Nightmares are vivid, distressing dreams that usually cause the sleeper to awaken abruptly with a clear recall of the details. Fortunately, only a small percentage of the general population experience weekly nightmares. Psychologists believe that nightmares may be an indicator of psychopathological processes given that they are more common in psychiatric populations. Children, who have more REM sleep each night than adults, report a greater frequency of nightmares, while the elderly, who have far less REM sleep each night than adults, report nightmares much less often. Overall, females report more nightmares than males.

Studies suggest that dreaming relies on multiple generators within the brain. Dreams are primarily visual; thus, it was once assumed that higher perceptual cortical systems play a critical role in dream generation. However, congenitally blind people report visual dreams. Thus, dreams must be originating from non-cortical structures. Decades of animal studies strongly support a role for bottom-up mechanisms involving brainstem structures, especially those involved in controlling the autonomic nervous system.

Nightmares are a characteristic symptom of PTSD. However, most people have idiopathic nightmares that are not related to a specific traumatic experience. Nightmares are reported more often by heavy smokers, people with type 2 diabetes mellitus, anxiety disorder, and constipation. The sleep of people with chronic nightmares is fragmented due to frequent awakenings and short periods of intense arousal that are associated with intensified cardiac activity that indicate activation of the sympathetic nervous system and attenuation of the parasympathetic nervous system.

A recent study investigated whether nightmares are caused by an altered autonomic regulation.
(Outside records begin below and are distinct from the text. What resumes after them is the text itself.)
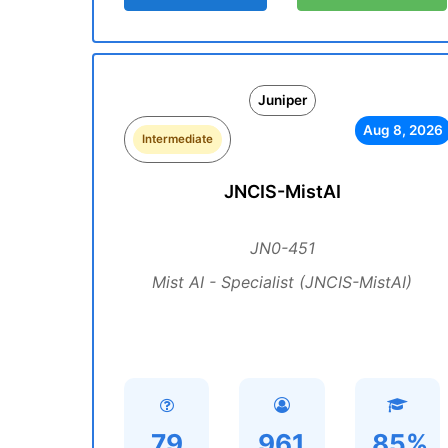
Juniper
Aug 8, 2026
Intermediate
JNCIS-MistAI
JN0-451
Mist AI - Specialist (JNCIS-MistAI)
79
961
85%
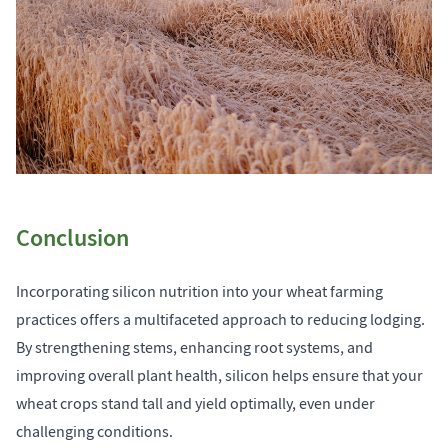
Conclusion
Incorporating silicon nutrition into your wheat farming
practices offers a multifaceted approach to reducing lodging.
By strengthening stems, enhancing root systems, and
improving overall plant health, silicon helps ensure that your
wheat crops stand tall and yield optimally, even under
challenging conditions.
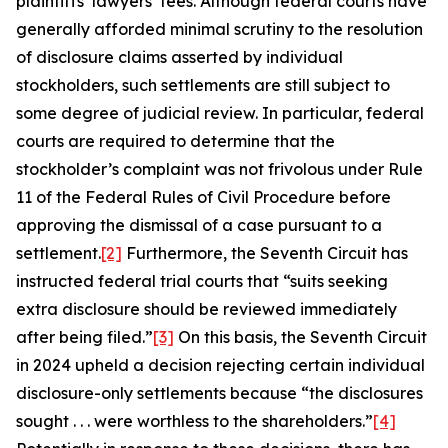
plaintiffs’ lawyers’ fees. Although federal courts have
generally afforded minimal scrutiny to the resolution
of disclosure claims asserted by individual
stockholders, such settlements are still subject to
some degree of judicial review. In particular, federal
courts are required to determine that the
stockholder’s complaint was not frivolous under Rule
11 of the Federal Rules of Civil Procedure before
approving the dismissal of a case pursuant to a
settlement.
[2]
Furthermore, the Seventh Circuit has
instructed federal trial courts that “suits seeking
extra disclosure should be reviewed immediately
after being filed.”
[3]
On this basis, the Seventh Circuit
in 2024 upheld a decision rejecting certain individual
disclosure-only settlements because “the disclosures
sought . . . were worthless to the shareholders.”
[4]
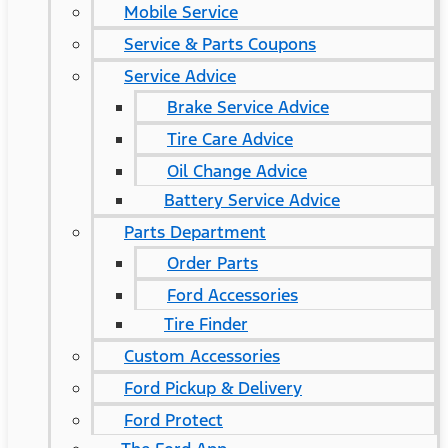
Mobile Service
Service & Parts Coupons
Service Advice
Brake Service Advice
Tire Care Advice
Oil Change Advice
Battery Service Advice
Parts Department
Order Parts
Ford Accessories
Tire Finder
Custom Accessories
Ford Pickup & Delivery
Ford Protect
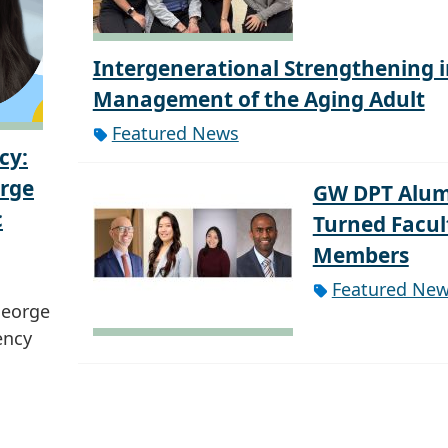
Intergenerational Strengthening i
Management of the Aging Adult
Featured News
cy:
orge
GW DPT Alum
c
Turned Facul
Members
Featured Ne
George
ency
Ordinarily, the sympathetic and parasympathetic systems are in a perfect Yin-Yang balance: as one increases in activity, the other decreases equally and symmetrically. This recent study monitored the parasympathetic nervous system activity during nightmares as well as while the subjects were awake and performing emotionally challenging tasks. The investigators hypothesized that the parasympathetic nervous system was less active during nightmares and while performing an emotionally challenging task.
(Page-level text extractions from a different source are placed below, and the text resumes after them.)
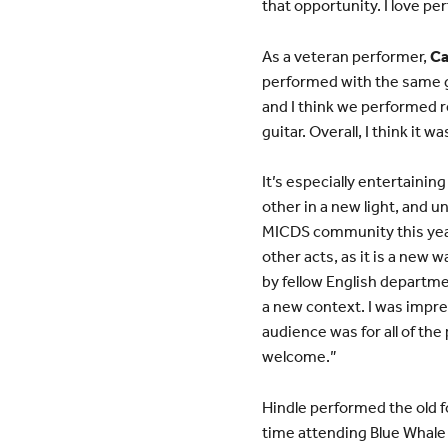
that opportunity. I love pe
As a veteran performer,
Ca
performed with the same gr
and I think we performed r
guitar. Overall, I think it 
It’s especially entertainin
other in a new light, and 
MICDS community this year
other acts, as it is a new w
by fellow English depart
a new context. I was impre
audience was for all of th
welcome.”
Hindle performed the old f
time attending Blue Whale a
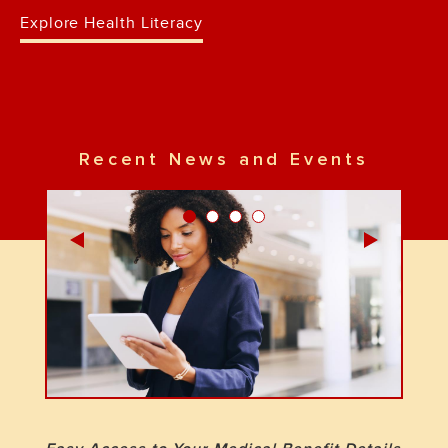
Explore Health Literacy
Recent News and Events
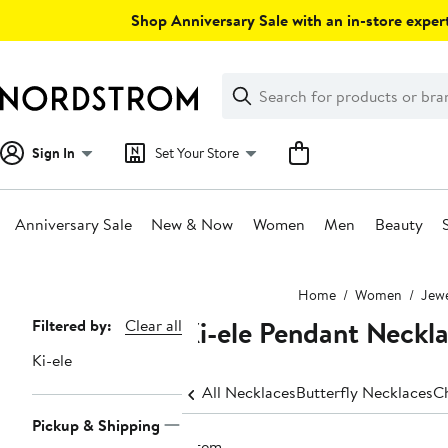
Skip
Shop Anniversary Sale with an in-store expert
navigation
Clear
Search
Clear
Search
Text
Sign In
Set Your Store
Anniversary Sale
New & Now
Women
Men
Beauty
Main
Home
Women
Jewe
content
Ki-ele Pendant Neckl
Page
Filtered by:
Clear all
Navigation
Ki-ele
All Necklaces
Butterfly Necklaces
C
Pickup & Shipping
1 item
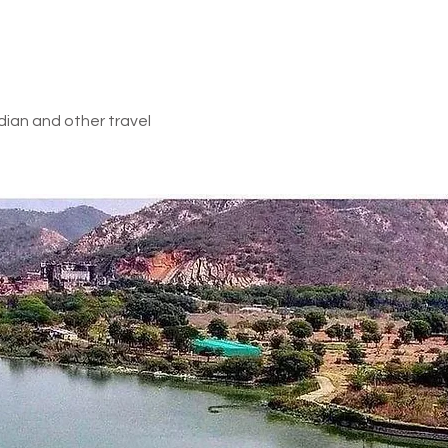
d in above inclusions
e gorgeous Andaman and Nicobar Islands after an amazing vacatio
 with wonderful memories and cherish them for a lifetime.
_________________________
dian and other travel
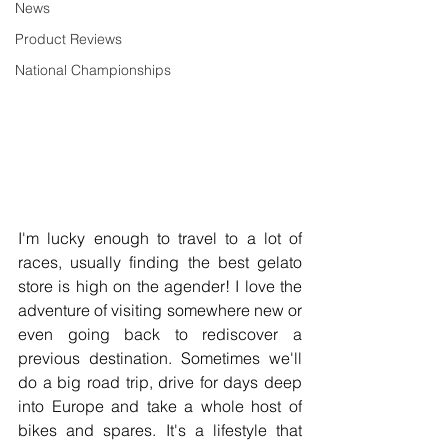
News
Product Reviews
National Championships
I'm lucky enough to travel to a lot of 
races, usually finding the best gelato 
store is high on the agender! I love the 
adventure of visiting somewhere new or 
even going back to rediscover a 
previous destination. Sometimes we'll 
do a big road trip, drive for days deep 
into Europe and take a whole host of 
bikes and spares. It's a lifestyle that 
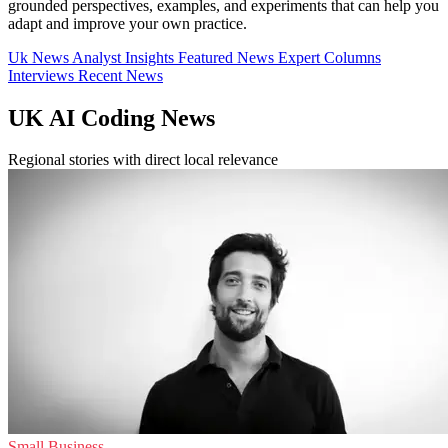
grounded perspectives, examples, and experiments that can help you
adapt and improve your own practice.
Uk News
Analyst Insights
Featured News
Expert Columns
Interviews
Recent News
UK AI Coding News
Regional stories with direct local relevance
Small Business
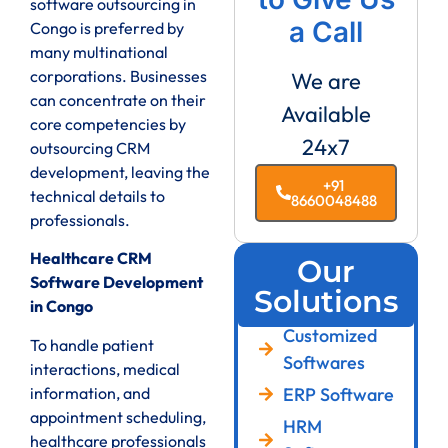
software outsourcing in
a Call
Congo is preferred by
many multinational
corporations. Businesses
We are
can concentrate on their
Available
core competencies by
24x7
outsourcing CRM
development, leaving the
+91
technical details to
8660048488
professionals.
Healthcare CRM
Our
Software Development
Solutions
in Congo
Customized
To handle patient
Softwares
interactions, medical
ERP Software
information, and
appointment scheduling,
HRM
healthcare professionals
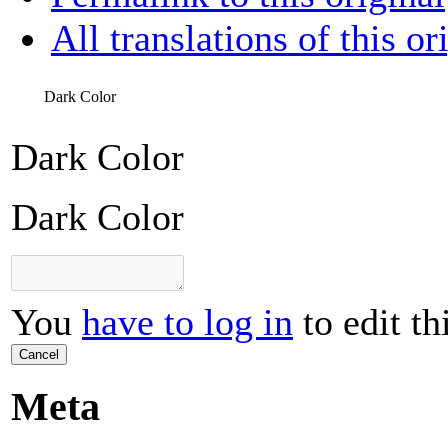
All translations of this or
Dark Color
Dark Color
Dark Color
You
have to log in
to edit th
Cancel
Meta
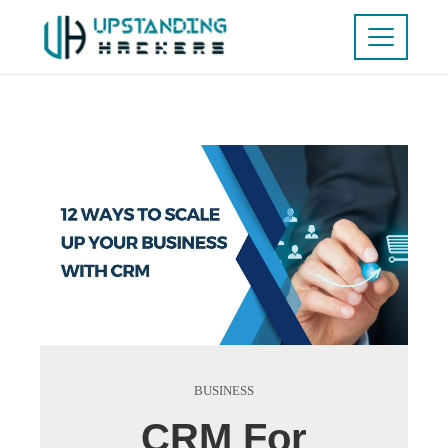
BUSINESS
CRM For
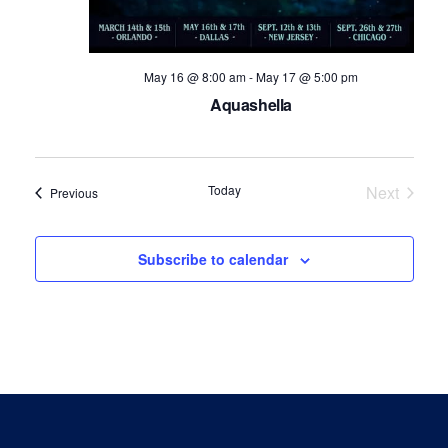
May 16 @ 8:00 am
-
May 17 @ 5:00 pm
Aquashella
Today
Next
Events
Previous
Events
Subscribe to calendar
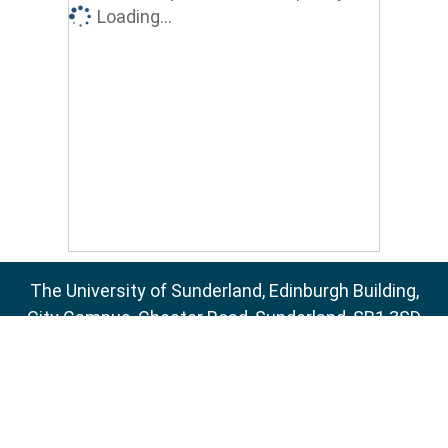
Loading...
The University of Sunderland, Edinburgh Building,
City Campus, Chester Road, Sunderland, SR1 3SD
Email:
sure@sunderland.ac.uk
SURE supports
OAI 2.0
with a base URL of
http://sure.sunderland.ac.uk/cgi/oai2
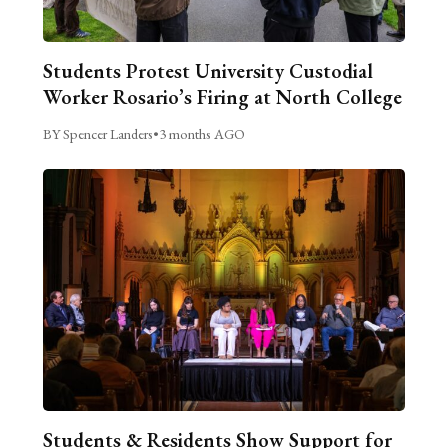
Students Protest University Custodial
Worker Rosario’s Firing at North College
BY Spencer Landers
•
3 months AGO
Students & Residents Show Support for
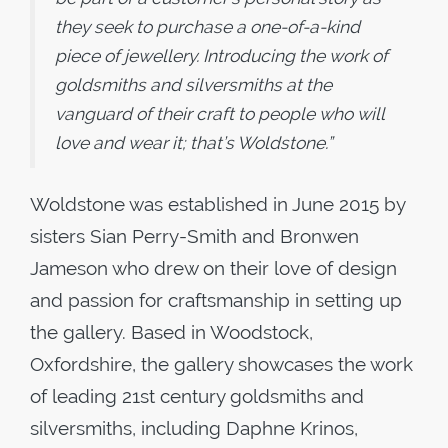
they seek to purchase a one-of-a-kind
piece of jewellery. Introducing the work of
goldsmiths and silversmiths at the
vanguard of their craft to people who will
love and wear it; that’s Woldstone.”
Woldstone was established in June 2015 by
sisters Sian Perry-Smith and Bronwen
Jameson who drew on their love of design
and passion for craftsmanship in setting up
the gallery. Based in Woodstock,
Oxfordshire, the gallery showcases the work
of leading 21st century goldsmiths and
silversmiths, including Daphne Krinos,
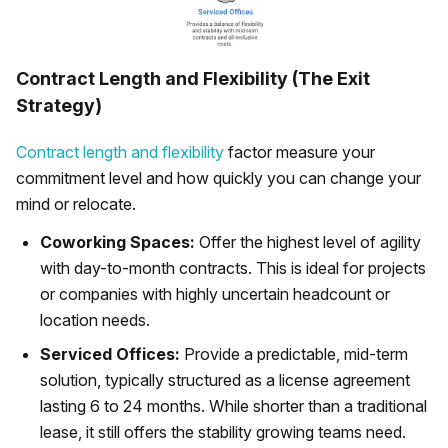
Contract Length and Flexibility (The Exit
Strategy)
Contract length and flexibility
factor measure your
commitment level and how quickly you can change your
mind or relocate.
Coworking Spaces:
Offer the highest level of agility
with day-to-month contracts. This is ideal for projects
or companies with highly uncertain headcount or
location needs.
Serviced Offices:
Provide a predictable, mid-term
solution, typically structured as a license agreement
lasting 6 to 24 months. While shorter than a traditional
lease, it still offers the stability growing teams need.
The study confirmed that frequent nightmares were associated with emotional dysregulation and altered autonomic activity. Subjects who reported more nightmares exhibited enhanced heart rates during all sleep stages, as well as during the daytime, and significantly reduced parasympathetic activity. The increased heart rate during slow wave sleep is surprising given that this sleep period is usually dominated by the parasympathetic system.
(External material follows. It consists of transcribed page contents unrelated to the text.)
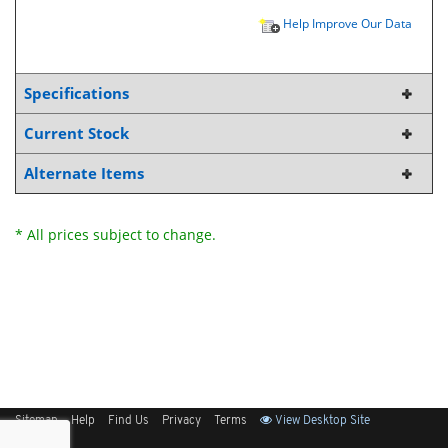
Help Improve Our Data
Specifications
Current Stock
Alternate Items
* All prices subject to change.
Sitemap
Help
Find Us
Privacy
Terms
View Desktop Site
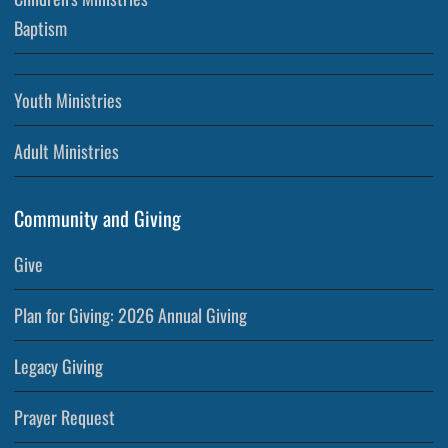
Baptism
Youth Ministries
Adult Ministries
Community and Giving
Give
Plan for Giving: 2026 Annual Giving
Legacy Giving
Prayer Request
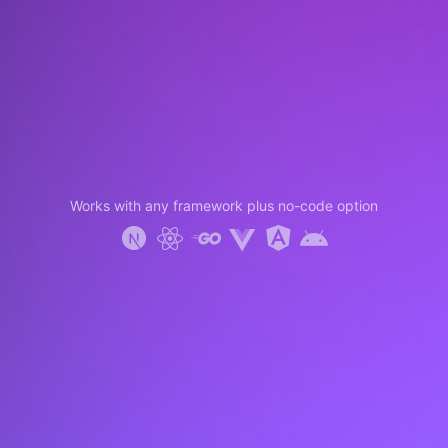
Works with any framework plus no-code option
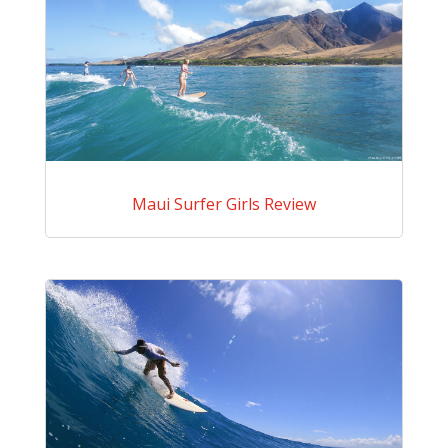
Maui Surfer Girls Review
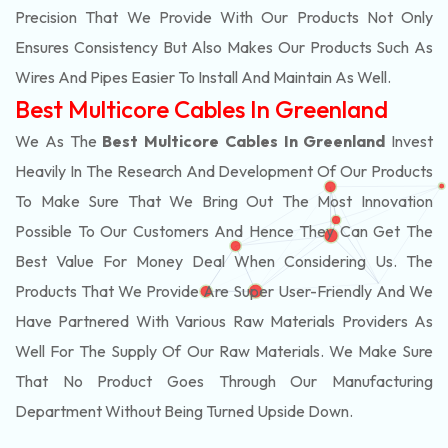
Precision That We Provide With Our Products Not Only
Ensures Consistency But Also Makes Our Products Such As
Wires And Pipes Easier To Install And Maintain As Well.
Best Multicore Cables In Greenland
We As The
Best Multicore Cables In Greenland
Invest
Heavily In The Research And Development Of Our Products
To Make Sure That We Bring Out The Most Innovation
Possible To Our Customers And Hence They Can Get The
Best Value For Money Deal When Considering Us. The
Products That We Provide Are Super User-Friendly And We
Have Partnered With Various Raw Materials Providers As
Well For The Supply Of Our Raw Materials. We Make Sure
That No Product Goes Through Our Manufacturing
Department Without Being Turned Upside Down.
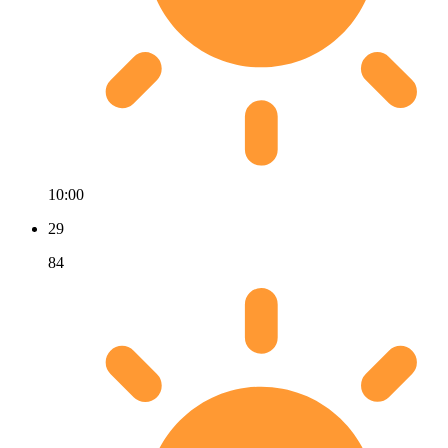
10:00
29
84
The authors concluded that nightmares that are not directly caused by trauma are most likely induced by dysregulation of the parasympathetic nervous system. The dysregulation may be due to dysfunction of limbic structures, such as the hypothalamus (which might explain the prevalence in females due to hormone fluctuation) or the amygdala, that are known to directly control activity of the autonomic nervous system.

It is important to understand the cause of increased occurrence of nightmares since their frequency is linearly and statistically significantly associated with higher risk of cognitive decline amongst middle-aged adults, and higher risk of dementia amongst older adults.

References

Tomacsek V et al (2023) Altered parasympathetic activity during sleep and emotionally arousing wakefulness in frequent nightmare recallers. European Archives of Psychiatry and Clinical Neuroscience. https://doi.org/10.1007/s00406-023-01573-2

Wenk GL (2017) The Brain: What Everyone Needs To Know. Oxford University Press.